Fun Fact: Hawaii Is Not Covered in NATO Treaty

U.S. Navy photo via AP

Well, this seems odd. 

I just learned that if somebody--say the Chinese--attacked the Hawaiian Islands as part of a campaign to seize Taiwan--attacked the military bases in our 50th state NATO countries would not be obliged to help defend the US. 


As a practical matter, it probably doesn't mean much, because aside from France and Great Britain no European country would add that much to our capabilities in a war with China. 

But it still seems weird

Sweden became the newest member of NATO earlier this month, joining 31 nations in the security alliance, including the United States. Well, make that 49 of the 50 United States.

Because in a quirk of geography and history, Hawaii is not technically covered by the NATO pact.

If a foreign power attacked Hawaii – say the US Navy’s base at Pearl Harbor or the headquarters of the Indo-Pacific Command northwest of Honolulu – the members of the North Atlantic Treaty Organization would not be obligated to rise to the Aloha State’s defense.

If you think about it, this quirk explains why Great Britain could only count on the United States to help in its war with Argentina over the Falkland Islands. As a NATO country that had been attacked you might have expected other European countries to come to their aid, but sure enough everybody chickened out. 

Except Ronald Reagan, of course, who helped Maggie Thatcher kick Argentina's butt. It was actually a bit surprising they did so, given that they were on the end of an extremely long supply line and their aircraft carrier was stocked with Harriers, which aren't really fighter aircraft. 


The exception is spelled out in the Washington Treaty, the document that established NATO in 1949, a decade before Hawaii became a state.

While Article 5 of the treaty provides for collective self-defense in the event of a military attack on any member state, Article 6 limits the geographic scope of that.

“An armed attack on one or more of the Parties is deemed to include an armed attack on the territory of any of the Parties in Europe or North America,” Article 6 says. It also says any island territories must be in the North Atlantic, north of the Tropic of Cancer.

A US State Department spokesperson confirmed that Hawaii is not covered by Article 5, but said Article 4, which says members will consult when “the territorial integrity, political independence or security” of any member is threatened, should cover any situation that could affect the 50th state.

I wonder about that. I suspect that our NATO allies might participate in any action we take out of self-interest--best not the bite the hand that feeds you and all that--but that provision in the treaty is big enough to drive a truck through. 

There is little doubt the UK would come to our aid because of ties to Australia and New Zealand, who would likely be dragged into the war. But I wouldn't count on France to hop on the war bandwagon, even if the US were directly attacked. France has nukes and is notoriously...independent. They would choose based on national interest, not questionable treaty obligations. 

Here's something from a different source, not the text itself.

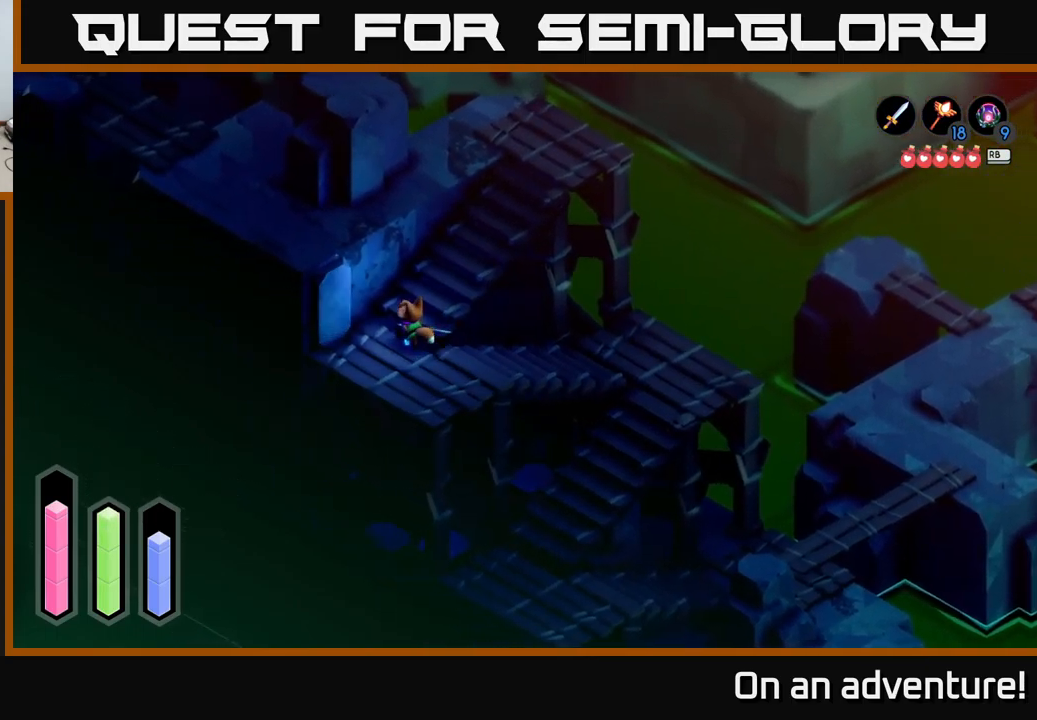
{"buttons": ["A"], "left_stick": "up-right", "right_stick": "center", "events": [[134, "left_stick", "up-right"]]}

I would hesitate to predict what China would or would not do in the case of an invasion of Taiwan. Tactically, an attack on Hawaii is a no-brainer, but strategically, it is playing with fire. The same holds true for an American attack on the Chinese mainland. It's the logical place to strike tactically, but the escalation game gets very complicated. 

Smarter and more experienced people than me have gamed this out, of course, and many people assume that things would escalate (short of nuclear war) quickly. 

A 2022 wargame scenario run by the Center for a New American Security played out with China attacking US command and control installations in Hawaii as part of its war to take Taiwan by force.

John Hemmings, senior director of the Indo-Pacific Foreign and Security Policy Program at the Pacific Forum, says Hawaii’s exclusion from NATO removes “an element of deterrence” when it comes to the possibility of a Chinese strike on Hawaii in support of any potential Taiwan campaign.

Leaving Hawaii out lets Beijing know that NATO’s European members potentially have a bit of an “escape clause” when it comes to defending US territory in such a hypothetical situation, he says.

Of course, everything about Taiwan contains an escape clause, including a US commitment to defend the island. Biden has indicated that we would defend the island, but technically, our official position remains ambiguous. 


"Strategic ambiguity" and all that. 

China is facing structural challenges, and everybody wonders whether the country will get old before it gets rich. It's economy is facing huge challenges, which either means that Taiwan is too big a mountain to climb right now or that invading Taiwan would be a great way to rally support for the government in tough times. 

Only one thing is certain: no battle plan survives first contact with the enemy. And the best way to avoid having to dust off those battle plans is to be very prepared to fight.